ABOUT THIS TASK: Write out the records exactly, from their start through the line containing "est également réputée pour soulager les", including both ends. Leave the pictures out.

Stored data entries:
┌──
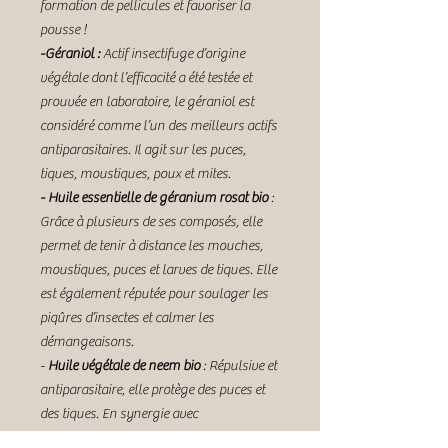
formation de pellicules et favoriser la
pousse !
-Géraniol :
Actif insectifuge d’origine
végétale dont l’efficacité a été testée et
prouvée en laboratoire, le géraniol est
considéré comme l’un des meilleurs actifs
antiparasitaires. Il agit sur les puces,
tiques, moustiques, poux et mites.
- Huile essentielle de géranium rosat bio
:
Grâce à plusieurs de ses composés, elle
permet de tenir à distance les mouches,
moustiques, puces et larves de tiques. Elle
est également réputée pour soulager les
piqûres d’insectes et calmer les
démangeaisons.
-
Huile végétale de neem bio
: Répulsive et
antiparasitaire, elle protège des puces et
des tiques. En synergie avec
l'huile essentielle de géranium rosat, elle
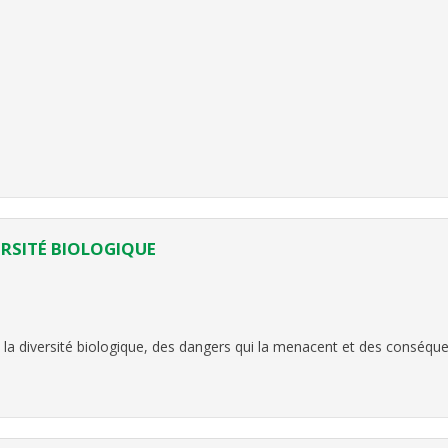
ERSITÉ BIOLOGIQUE
 de la diversité biologique, des dangers qui la menacent et des conséqu
fondement essentiel de la vie économique et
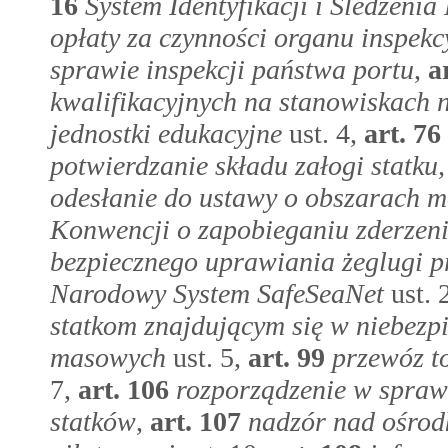
16
System Identyfikacji i Śledzeni
opłaty za czynności organu inspekc
sprawie inspekcji państwa portu
,
a
kwalifikacyjnych na stanowiskach 
jednostki edukacyjne
ust. 4,
art.
76
potwierdzanie składu załogi statku,
odesłanie do ustawy o obszarach mo
Konwencji o zapobieganiu zderzen
bezpiecznego uprawiania żeglugi pr
Narodowy System SafeSeaNet
ust. 
statkom znajdującym się w niebezp
masowych
ust. 5,
art.
99
przewóz t
7,
art.
106
rozporządzenie w sprawi
statków
,
art.
107
nadzór nad ośrodk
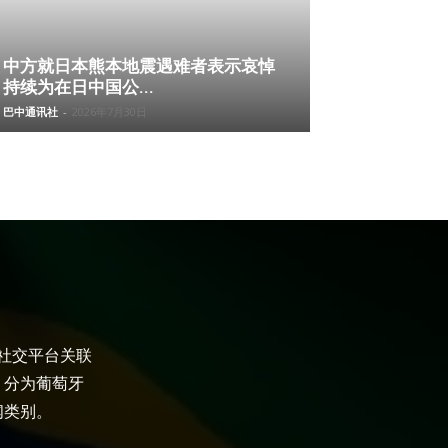
中方就日本熊本地震遇难者表示哀悼
持续为在日中国公...
巴中通讯社
-
2026年7月30日
大社交平台关联
，分为葡萄牙
闻类别。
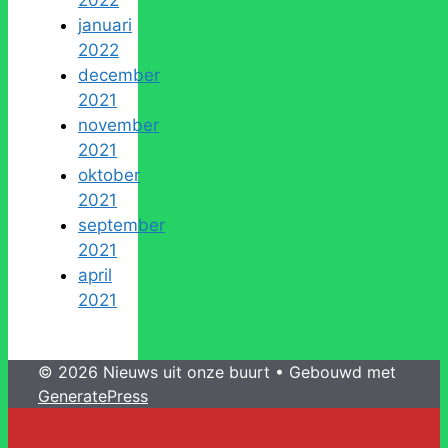
januari
2022
december
2021
november
2021
oktober
2021
september
2021
april
2021
© 2026 Nieuws uit onze buurt
• Gebouwd met
GeneratePress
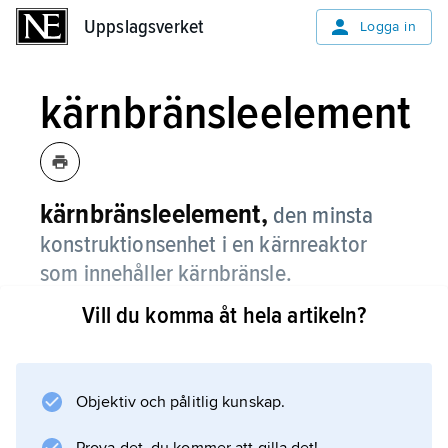
Uppslagsverket
Uppslagsverket
Logga in
kärnbränsleelement
kärnbränsleelement,
den minsta
konstruktionsenhet i en kärnreaktor
som innehåller kärnbränsle.
Vill du komma åt hela artikeln?
Elementet kan ha formen av en stav eller en
platta och är vanligen inneslutet i en kapsel av
någon motståndskraftig metall. Ibland används
termen bränsleelement om en hel
Objektiv och pålitlig kunskap.
bränslepatron.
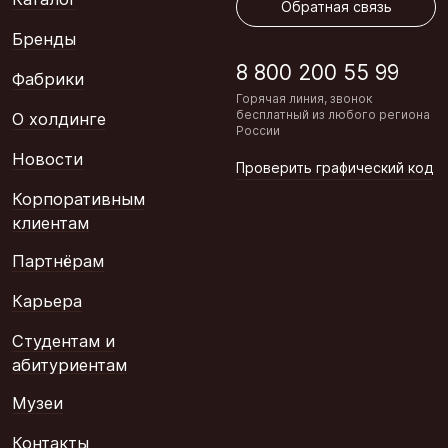
Обратная связь
Бренды
8 800 200 55 99
Фабрики
Горячая линия, звонок
бесплатный из любого региона
О холдинге
России
Новости
Проверить графический код
Корпоративным
клиентам
Партнёрам
Карьера
Студентам и
абитуриентам
Музеи
Контакты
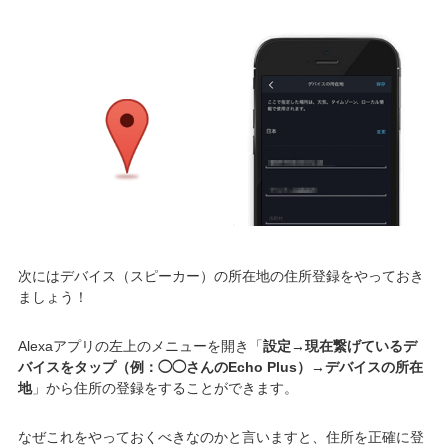
次にはデバイス（スピーカー）の所在地の住所登録をやっておき
ましょう！
Alexaアプリの左上のメニューを開き「
設定→現在繋げているデ
バイスをタップ（例：◯◯さんのEcho Plus）→デバイスの所在
地
」から住所の登録をすることができます。
なぜこれをやっておくべきなのかと言いますと、住所を正確に登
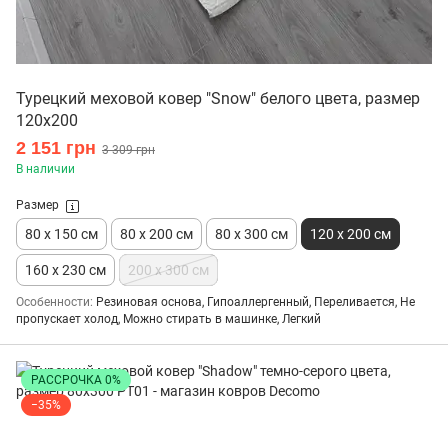
Турецкий меховой ковер "Snow" белого цвета, размер
120х200
2 151 грн
3 309 грн
В наличии
Размер
80 x 150 см
80 x 200 см
80 x 300 см
120 x 200 см
160 х 230 см
200 х 300 см
Особенности
Резиновая основа, Гипоаллергенный, Переливается, Не
пропускает холод, Можно стирать в машинке, Легкий
РАССРОЧКА 0%
−35%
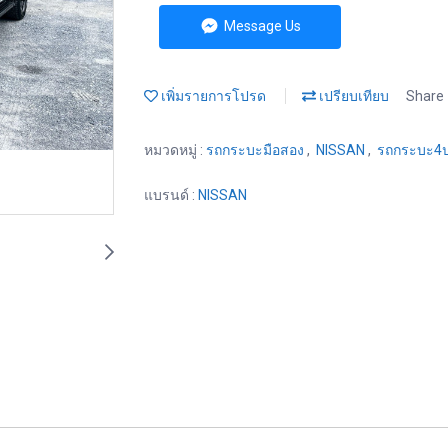
Message Us
เพิ่มรายการโปรด
เปรียบเทียบ
Share
หมวดหมู่ :
รถกระบะมือสอง
,
NISSAN
,
รถกระบะ4ป
แบรนด์ :
NISSAN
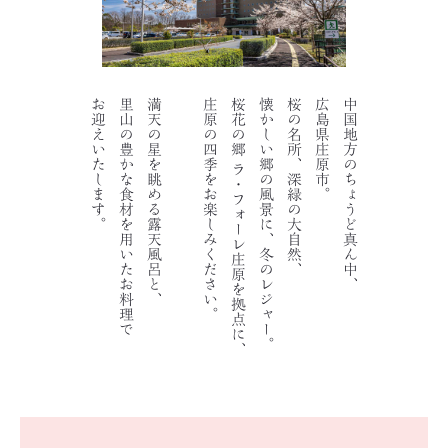
お迎えいたします。
里山の豊かな食材を用いたお料理で
満天の星を眺める露天風呂と、
庄原の四季をお楽しみください。
桜花の郷 ラ・フォーレ庄原を拠点に、
懐かしい郷の風景に、冬のレジャー。
桜の名所、深緑の大自然、
広島県庄原市。
中国地方のちょうど真ん中、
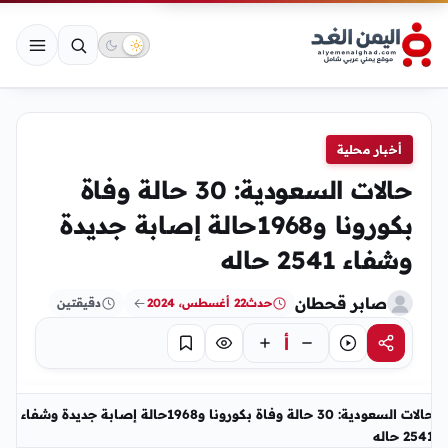
أخبار محلية
حالات السعودية: 30 حالة وفاة
بكورونا و1968حالة إصابة جديدة
وشفاء 2541 حاله
صابر قحطان
حدث
22 أغسطس، 2024
دقيقتين
أ
مشاركة
استماع
تركيز
حفظ
حالات السعودية: 30 حالة وفاة بكورونا و1968حالة إصابة جديدة وشفاء
2541 حاله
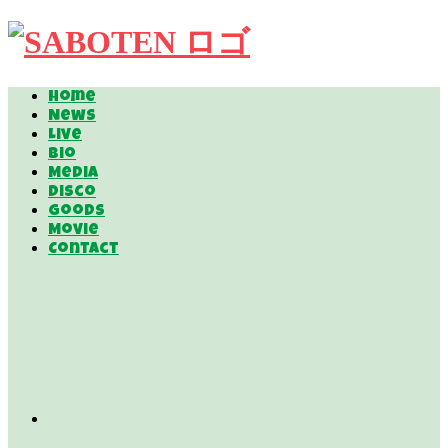
Home
News
Live
Bio
Media
Disco
Goods
Movie
Contact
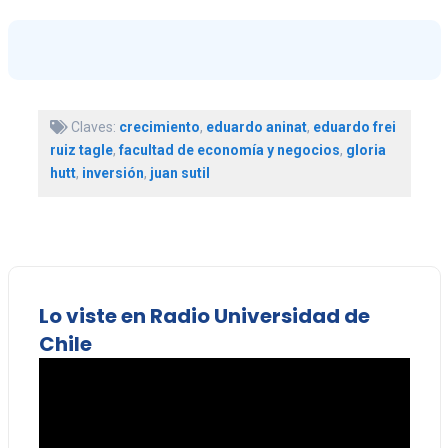
Claves:
crecimiento
,
eduardo aninat
,
eduardo frei
ruiz tagle
,
facultad de economía y negocios
,
gloria
hutt
,
inversión
,
juan sutil
Lo viste en Radio Universidad de
Chile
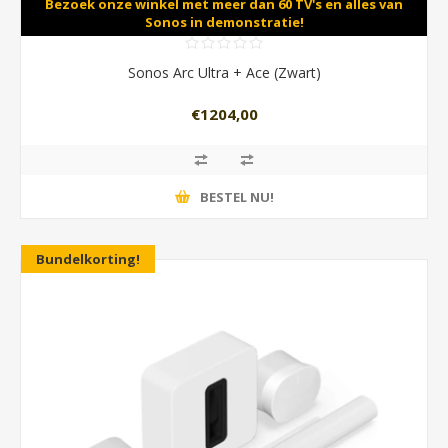
Bezoek onze winkel met meer dan 60 TV's en alles van
Sonos in demonstratie!
Sonos Arc Ultra + Ace (Zwart)
€1204,00
BESTEL NU!
Bundelkorting!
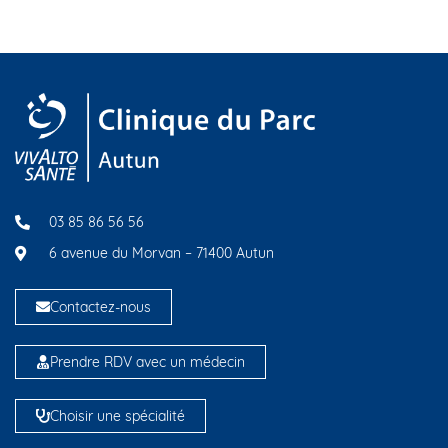
03 85 86 56 56
6 avenue du Morvan – 71400 Autun
Contactez-nous
Prendre RDV avec un médecin
Choisir une spécialité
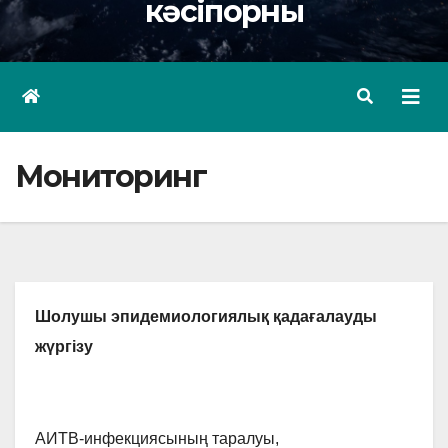
кәсіпорны
Мониторинг
Шолушы эпидемиологиялық қадағалауды
жүргізу
АИТВ-инфекциясының таралуы,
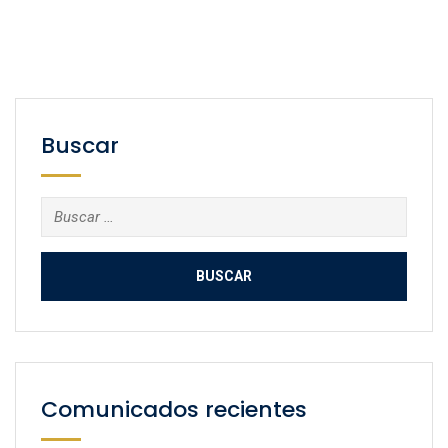
Buscar
Buscar:
Comunicados recientes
└──
RESULT FOR THIS EXERCISE:
formation de pellicules et favoriser la
pousse !
-Géraniol :
Actif insectifuge d’origine
végétale dont l’efficacité a été testée et
prouvée en laboratoire, le géraniol est
considéré comme l’un des meilleurs actifs
antiparasitaires. Il agit sur les puces,
tiques, moustiques, poux et mites.
- Huile essentielle de géranium rosat bio
:
Grâce à plusieurs de ses composés, elle
permet de tenir à distance les mouches,
moustiques, puces et larves de tiques. Elle
est également réputée pour soulager les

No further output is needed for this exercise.